Other than that, I really haven’t done that much.

Catching up

I just realized that, considering recent events, that I want to reconnect with a lot of people I haven’t seen in 10 years, and I haven’t been keeping a blog. So I’m going to be writing, first, posts to catch people up, and then just updates on what’s new.

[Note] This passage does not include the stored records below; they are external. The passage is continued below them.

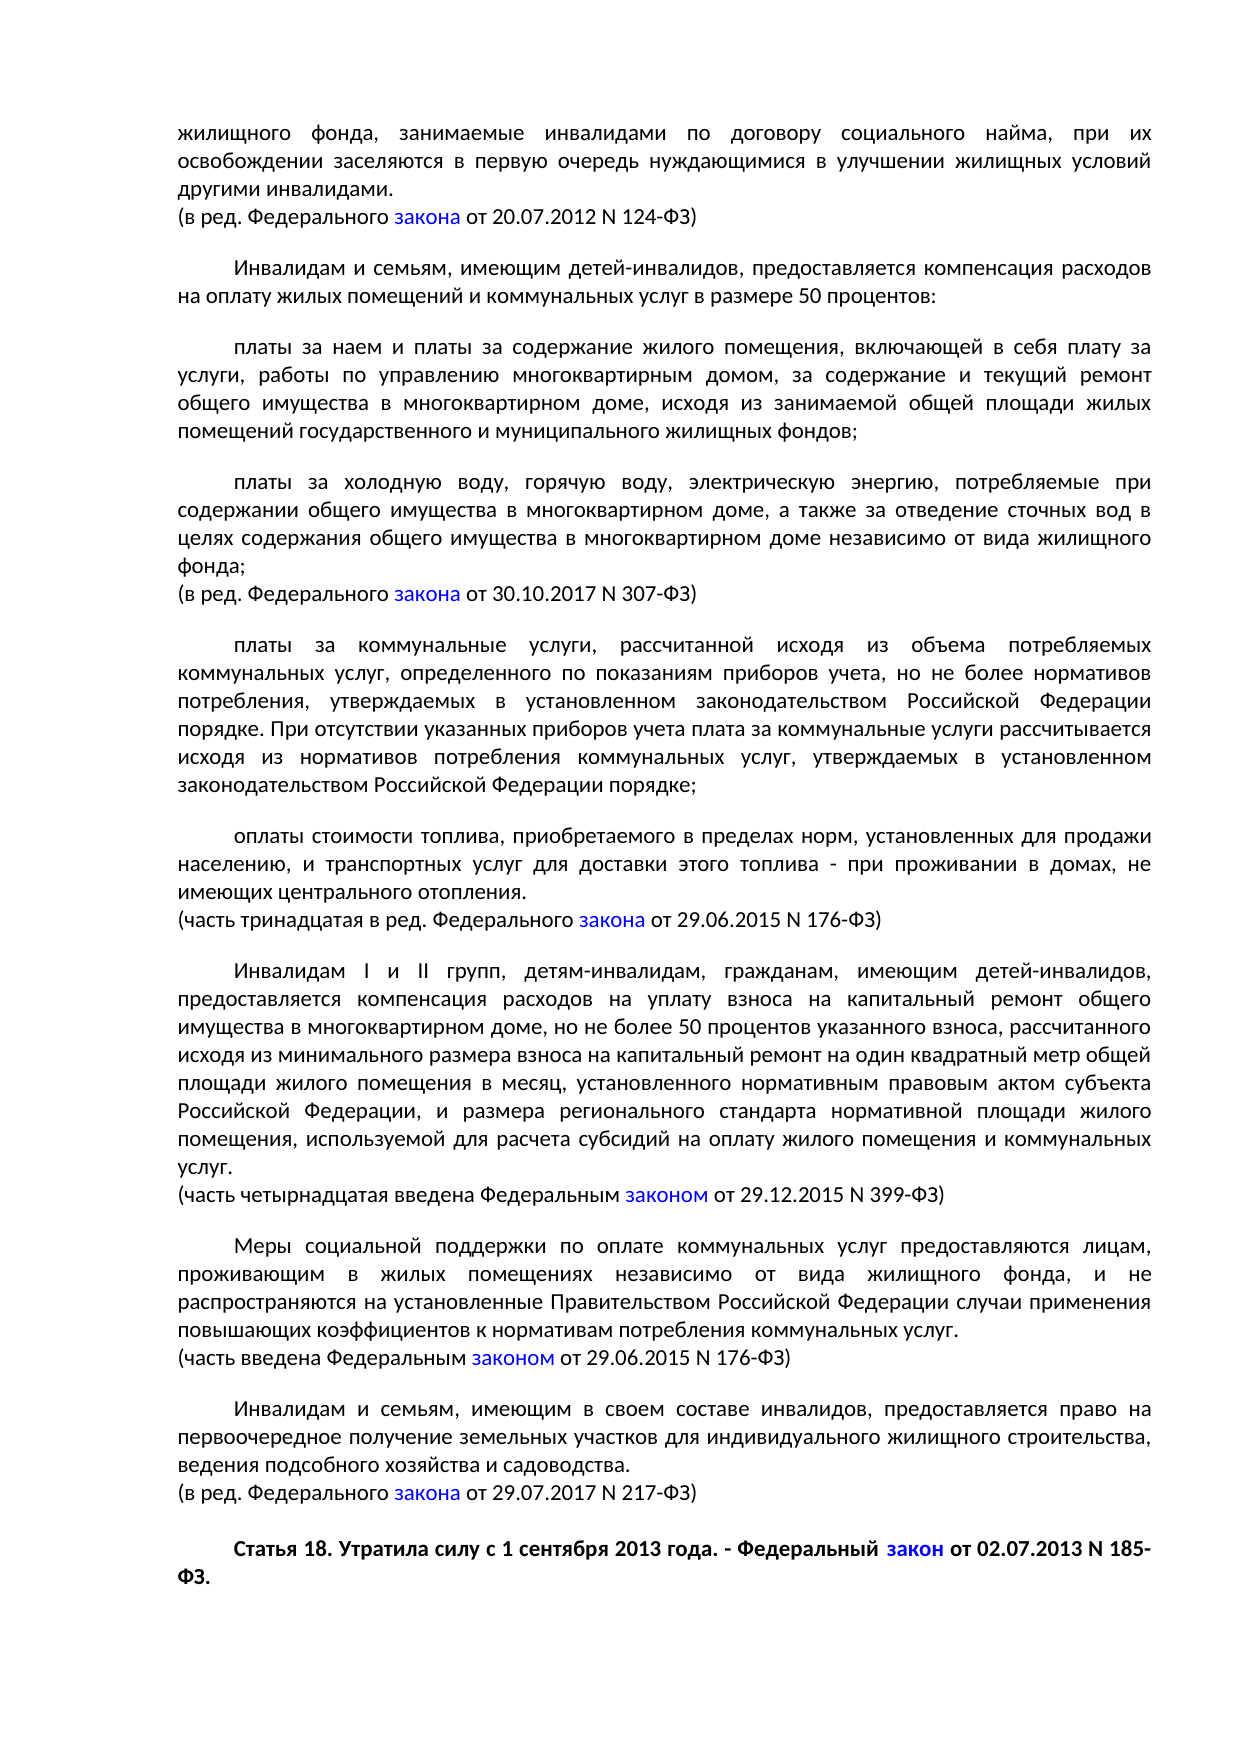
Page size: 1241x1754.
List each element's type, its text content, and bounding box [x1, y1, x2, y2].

text платы за холодную воду, горячую воду, электрическую энергию, потребляемые при содержании общего имущества в многоквартирном доме, а также за отведение сточных вод в целях содержания общего имущества в многоквартирном доме независимо от вида жилищного фонда; [177, 467, 1152, 579]
text платы за коммунальные услуги, рассчитанной исходя из объема потребляемых коммунальных услуг, определенного по показаниям приборов учета, но не более нормативов потребления, утверждаемых в установленном законодательством Российской Федерации порядке. При отсутствии указанных приборов учета плата за коммунальные услуги рассчитывается исходя из нормативов потребления коммунальных услуг, утверждаемых в установленном законодательством Российской Федерации порядке; [177, 630, 1152, 798]
text (в ред. Федерального закона от 30.10.2017 N 307-ФЗ) [177, 579, 1152, 607]
text Меры социальной поддержки по оплате коммунальных услуг предоставляются лицам, проживающим в жилых помещениях независимо от вида жилищного фонда, и не распространяются на установленные Правительством Российской Федерации случаи применения повышающих коэффициентов к нормативам потребления коммунальных услуг. [177, 1231, 1152, 1343]
text Инвалидам и семьям, имеющим детей-инвалидов, предоставляется компенсация расходов на оплату жилых помещений и коммунальных услуг в размере 50 процентов: [177, 253, 1152, 309]
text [177, 118, 1152, 202]
text платы за наем и платы за содержание жилого помещения, включающей в себя плату за услуги, работы по управлению многоквартирным домом, за содержание и текущий ремонт общего имущества в многоквартирном доме, исходя из занимаемой общей площади жилых помещений государственного и муниципального жилищных фондов; [177, 332, 1152, 444]
text (в ред. Федерального закона от 29.07.2017 N 217-ФЗ) [177, 1478, 1152, 1506]
text (часть введена Федеральным законом от 29.06.2015 N 176-ФЗ) [177, 1343, 1152, 1371]
text Инвалидам I и II групп, детям-инвалидам, гражданам, имеющим детей-инвалидов, предоставляется компенсация расходов на уплату взноса на капитальный ремонт общего имущества в многоквартирном доме, но не более 50 процентов указанного взноса, рассчитанного исходя из минимального размера взноса на капитальный ремонт на один квадратный метр общей площади жилого помещения в месяц, установленного нормативным правовым актом субъекта Российской Федерации, и размера регионального стандарта нормативной площади жилого помещения, используемой для расчета субсидий на оплату жилого помещения и коммунальных услуг. [177, 956, 1152, 1180]
title Статья 18. Утратила силу с 1 сентября 2013 года. - Федеральный закон от 02.07.2013 N 185-ФЗ. [177, 1534, 1152, 1590]
text (часть четырнадцатая введена Федеральным законом от 29.12.2015 N 399-ФЗ) [177, 1180, 1152, 1208]
text Инвалидам и семьям, имеющим в своем составе инвалидов, предоставляется право на первоочередное получение земельных участков для индивидуального жилищного строительства, ведения подсобного хозяйства и садоводства. [177, 1394, 1152, 1478]
text (часть тринадцатая в ред. Федерального закона от 29.06.2015 N 176-ФЗ) [177, 905, 1152, 933]
text оплаты стоимости топлива, приобретаемого в пределах норм, установленных для продажи населению, и транспортных услуг для доставки этого топлива - при проживании в домах, не имеющих центрального отопления. [177, 821, 1152, 905]
text (в ред. Федерального закона от 20.07.2012 N 124-ФЗ) [177, 202, 1152, 230]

I’ll also use this blog to coordinate RandyCon, going forward. For those of you that are friends of mine, but don’t know about RandyCon, I hope you can eventually attend. In March, I rent out hotel meeting rooms, and invite all of my friends to get together to hang out for an entire weekend to socialize, play games, and catch up. It started on my birthday when I turned 30, and people have wanted to keep it going since; something I’ve been happy to do.

More details about RandyCon 10 when I arrange the details (yes, it will be 10 years!) A lot of people come in from not only all over the country, but all over the world.

And that’s the best birthday present a person can get.